● **Assignment A**
From the passage on software patents, quote the text between "But there's nothing" and "Linux System. Yet.", inclusive.
● **Assignment B**
In the passage on software patents, why are Microsoft's blockchain patents not actively covered by the OIN?

● **Supplied text**

════════

But there's nothing special about exFAT. The same is true of any Microsoft patented technology. If you're not an OIN member, you're not covered by its patent-protection pool.

Some people may ask, "Why is it so hard to say this patent is OK for this program?" But that's based on a fundamental misunderstanding of how software patents work. They describe a high-level view of how a program does a task.

"There is no one to one match between code and patent," Boehm explained.

Additionally, if your program isn't open-source or falls outside the Linux System definition, you're not covered. For example, Microsoft has over 40 blockchain patents. None of those are actively covered by the OIN because blockchain isn't part of the Linux System. Yet.

Boehm said that, in a few years, the open-source Hyperledger blockchain will probably become part of the Linux System. But, until that happens, all the OIN members' blockchain patents are, practically speaking, outside the patent pool.

════════

● **Source material**
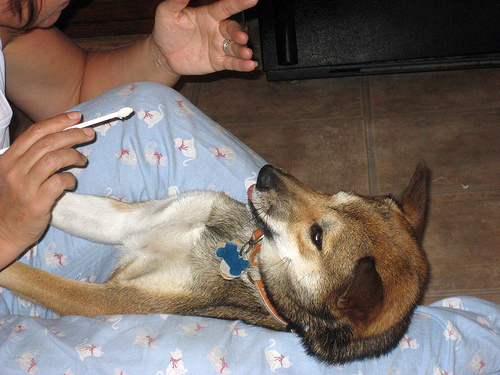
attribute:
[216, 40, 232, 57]
ring — Silver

════════

● **Written response A**
But there's nothing special about exFAT. The same is true of any Microsoft patented technology. If you're not an OIN member, you're not covered by its patent-protection pool.

Some people may ask, "Why is it so hard to say this patent is OK for this program?" But that's based on a fundamental misunderstanding of how software patents work. They describe a high-level view of how a program does a task.

"There is no one to one match between code and patent," Boehm explained.

Additionally, if your program isn't open-source or falls outside the Linux System definition, you're not covered. For example, Microsoft has over 40 blockchain patents. None of those are actively covered by the OIN because blockchain isn't part of the Linux System. Yet.

● **Written response B**
Blockchain isn't part of the Linux System.